Com atuação desvinculada de qualquer interesse comercial, só fornecendo para o governo e sequer podendo desenvolver produtos para o mercado, nem competir com empresas privadas, essas organizações garantem maior objetividade no desenvolvimento dos projetos do governo e na inter-relação com as demais entidades ligadas ao Governo Federal, empresas privadas e universidades, permitindo um trânsito mais fluido entre os diversos entes da federação.

Esse diferencial e a presença parceira e continuada tornaram essas entidades organizações estratégicas pois não utilizam as informações privilegiadas e confidenciais a que têm acesso para obter qualquer vantagem competitiva, bem como aplicam todo o seu conhecimento adquirido em projetos diversos, com continuidade, garantindo que as melhores práticas e as mais modernas tecnologias sejam aplicadas e disseminadas, em prol da sociedade.

No caso da Mitre, envolve-se diretamente em projetos de importância nacional, aplicando os conceitos de systems engineering e tecnologias avançadas.
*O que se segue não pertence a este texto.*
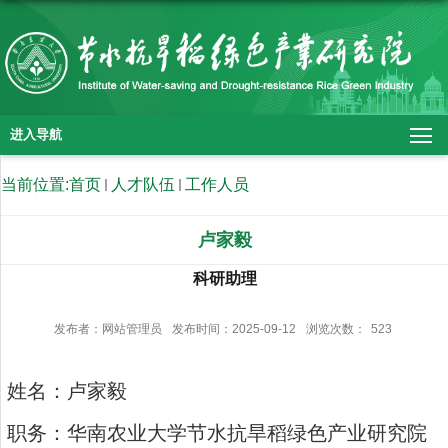
进入导航
当前位置:
首页
人才队伍
工作人员
卢家毅
科研助理
发布者：网站管理员
发布时间：2025-09-12
浏览次数：
523
姓名：卢家毅
职务：华南农业大学节水抗旱稻绿色产业研究院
A organização conta, para isso, com um time de especialistas multidisciplinar e essa diversidade eleva o nível de qualificação da instituição para enfrentar os desafios de atender às necessidades do governo e do bem comum da sociedade, com excelência.

Esse papel sistêmico e integrador projetou a Mitre para atuação não só para agências militares de defesa e inteligência como também para as civis da aviação, saúde, judiciário, segurança cibernética, modernização de organizações, e do judiciário.

O grande diferencial que essas organizações trazem para as agências do governo é a contínua disponibilidade e capacitação atualizadas, suprindo as necessidades das organizações de governo na sua missão junto à sociedade, sem descontinuidades comuns decorrentes de movimentação de pessoas e lideranças, atualização tecnológica, exemplos que tipicamente ocorrem em organizações públicas e que prejudicam as suas produtividades, e a sociedade.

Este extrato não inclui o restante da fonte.